通過RT-PCR的方法從三箇月的流產絨毛組織中剋隆目的基因VEGFR2 (Vascular endothelial growth factor receptor 2, 血管內皮細胞生長因子受體2) 胞外I-IV區, 連接到真覈錶達載體上構建瞭重組錶達載體.首先在無血清懸浮培養的HEK293細胞中, 使用報告基因GFP(Green fluorescence protein, 綠色熒光蛋白)優化轉染條件, 髮現在轉染時DNA: PEI=1:2 (W/W)、1.5 -g DNA/106 cells及開始轉染4 h內使用無血清、搖床(120 r/min)時可以達到最佳的轉染效率和細胞數量.在確定轉染條件之後, 將構建的錶達載體分彆在HEK293細胞、COS-7細胞和CHO-K1細胞中進行瞬時轉染錶達, 結果髮現僅在CHO-K1細胞的培養上清中檢測到目的蛋白的錶達.瞬時轉染CHO-K1細胞至總體積約為1.5 L, 由于目的蛋白的羧基耑有8-His標籤, 通過Ni2+-IDA柱純化得到5 mg左右的目的蛋白.
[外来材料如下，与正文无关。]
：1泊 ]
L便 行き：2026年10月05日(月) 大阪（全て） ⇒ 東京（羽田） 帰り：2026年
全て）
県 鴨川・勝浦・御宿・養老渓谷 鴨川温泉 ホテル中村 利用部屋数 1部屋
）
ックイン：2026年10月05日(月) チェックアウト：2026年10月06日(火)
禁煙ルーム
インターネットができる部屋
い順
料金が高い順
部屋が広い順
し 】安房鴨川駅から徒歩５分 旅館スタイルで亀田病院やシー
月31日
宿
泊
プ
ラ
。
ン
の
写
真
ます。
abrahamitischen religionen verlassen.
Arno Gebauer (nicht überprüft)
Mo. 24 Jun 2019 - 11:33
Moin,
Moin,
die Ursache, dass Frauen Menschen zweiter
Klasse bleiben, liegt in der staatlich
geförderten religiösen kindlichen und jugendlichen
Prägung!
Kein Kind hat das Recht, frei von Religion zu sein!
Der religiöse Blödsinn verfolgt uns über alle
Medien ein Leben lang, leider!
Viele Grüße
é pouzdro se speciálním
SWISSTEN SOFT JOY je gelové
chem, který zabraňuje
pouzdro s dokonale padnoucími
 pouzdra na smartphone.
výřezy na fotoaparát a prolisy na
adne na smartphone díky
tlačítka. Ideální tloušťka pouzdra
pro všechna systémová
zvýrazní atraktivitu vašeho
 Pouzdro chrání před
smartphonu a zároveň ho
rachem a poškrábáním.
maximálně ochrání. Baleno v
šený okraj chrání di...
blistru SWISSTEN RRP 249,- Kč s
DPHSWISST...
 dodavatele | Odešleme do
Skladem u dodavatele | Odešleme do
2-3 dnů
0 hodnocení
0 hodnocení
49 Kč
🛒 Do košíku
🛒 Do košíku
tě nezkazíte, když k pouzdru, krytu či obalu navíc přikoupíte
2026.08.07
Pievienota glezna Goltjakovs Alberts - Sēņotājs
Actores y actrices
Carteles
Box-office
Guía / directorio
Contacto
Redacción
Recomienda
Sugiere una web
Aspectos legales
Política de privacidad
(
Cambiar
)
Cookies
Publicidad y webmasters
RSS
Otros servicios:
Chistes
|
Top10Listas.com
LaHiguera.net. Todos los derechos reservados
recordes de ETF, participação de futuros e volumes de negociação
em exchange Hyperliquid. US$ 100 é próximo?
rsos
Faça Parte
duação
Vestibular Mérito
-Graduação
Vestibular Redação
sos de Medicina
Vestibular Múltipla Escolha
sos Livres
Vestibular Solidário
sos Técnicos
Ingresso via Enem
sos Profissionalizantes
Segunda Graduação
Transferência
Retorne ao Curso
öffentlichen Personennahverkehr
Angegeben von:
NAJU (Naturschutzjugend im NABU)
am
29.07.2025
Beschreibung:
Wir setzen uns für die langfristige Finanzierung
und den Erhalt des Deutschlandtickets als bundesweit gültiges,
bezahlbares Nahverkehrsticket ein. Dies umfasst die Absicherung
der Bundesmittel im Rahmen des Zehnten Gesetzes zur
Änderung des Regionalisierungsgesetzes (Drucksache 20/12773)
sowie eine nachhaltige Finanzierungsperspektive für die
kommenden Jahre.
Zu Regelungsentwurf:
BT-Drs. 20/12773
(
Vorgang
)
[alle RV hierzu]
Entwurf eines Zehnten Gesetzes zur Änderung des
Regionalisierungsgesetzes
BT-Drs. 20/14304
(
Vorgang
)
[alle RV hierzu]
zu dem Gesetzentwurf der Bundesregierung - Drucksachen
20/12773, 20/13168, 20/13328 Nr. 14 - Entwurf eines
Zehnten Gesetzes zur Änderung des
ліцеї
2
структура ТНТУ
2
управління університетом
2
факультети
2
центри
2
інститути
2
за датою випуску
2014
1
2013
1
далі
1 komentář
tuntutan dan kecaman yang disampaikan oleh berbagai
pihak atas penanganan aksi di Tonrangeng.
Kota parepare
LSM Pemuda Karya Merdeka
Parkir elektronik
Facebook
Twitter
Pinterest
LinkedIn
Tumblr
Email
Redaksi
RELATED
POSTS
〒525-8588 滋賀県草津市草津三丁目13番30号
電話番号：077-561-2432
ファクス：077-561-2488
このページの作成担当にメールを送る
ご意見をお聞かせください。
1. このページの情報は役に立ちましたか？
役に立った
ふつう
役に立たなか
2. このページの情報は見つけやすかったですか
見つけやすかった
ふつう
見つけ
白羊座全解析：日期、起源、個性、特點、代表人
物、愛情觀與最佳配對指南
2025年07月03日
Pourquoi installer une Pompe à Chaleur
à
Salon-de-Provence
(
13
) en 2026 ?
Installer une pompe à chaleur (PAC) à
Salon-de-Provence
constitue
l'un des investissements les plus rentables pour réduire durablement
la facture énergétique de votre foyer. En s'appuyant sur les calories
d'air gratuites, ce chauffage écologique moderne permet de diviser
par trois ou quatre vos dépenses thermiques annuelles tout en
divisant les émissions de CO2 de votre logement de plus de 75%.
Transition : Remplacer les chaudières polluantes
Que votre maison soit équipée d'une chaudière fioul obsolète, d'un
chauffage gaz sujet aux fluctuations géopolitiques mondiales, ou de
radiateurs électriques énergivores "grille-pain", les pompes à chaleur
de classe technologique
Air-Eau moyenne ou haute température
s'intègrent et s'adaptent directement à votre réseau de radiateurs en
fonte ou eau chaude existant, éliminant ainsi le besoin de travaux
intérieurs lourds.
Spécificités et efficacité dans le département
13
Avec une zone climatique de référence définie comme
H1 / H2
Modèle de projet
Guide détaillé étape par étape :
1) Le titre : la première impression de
통과RT-PCR적방법종삼개월적유산융모조직중극륭목적기인VEGFR2 (Vascular endothelial growth factor receptor 2, 혈관내피세포생장인자수체2) 포외I-IV구, 련접도진핵표체재체상구건료중조표체재체.수선재무혈청현부배양적HEK293세포중, 사용보고기인GFP(Green fluorescence protein, 록색형광단백)우화전염조건, 발현재전염시DNA: PEI=1:2 (W/W)、1.5 -g DNA/106 cells급개시전염4 h내사용무혈청、요상(120 r/min)시가이체도최가적전염효솔화세포수량.재학정전염조건지후, 장구건적표체재체분별재HEK293세포、COS-7세포화CHO-K1세포중진행순시전염표체, 결과발현부재CHO-K1세포적배양상청중검측도목적단백적표체.순시전염CHO-K1세포지총체적약위1.5 L, 유우목적단백적최기단유8-His표첨, 통과Ni2+-IDA주순화득도5 mg좌우적목적단백.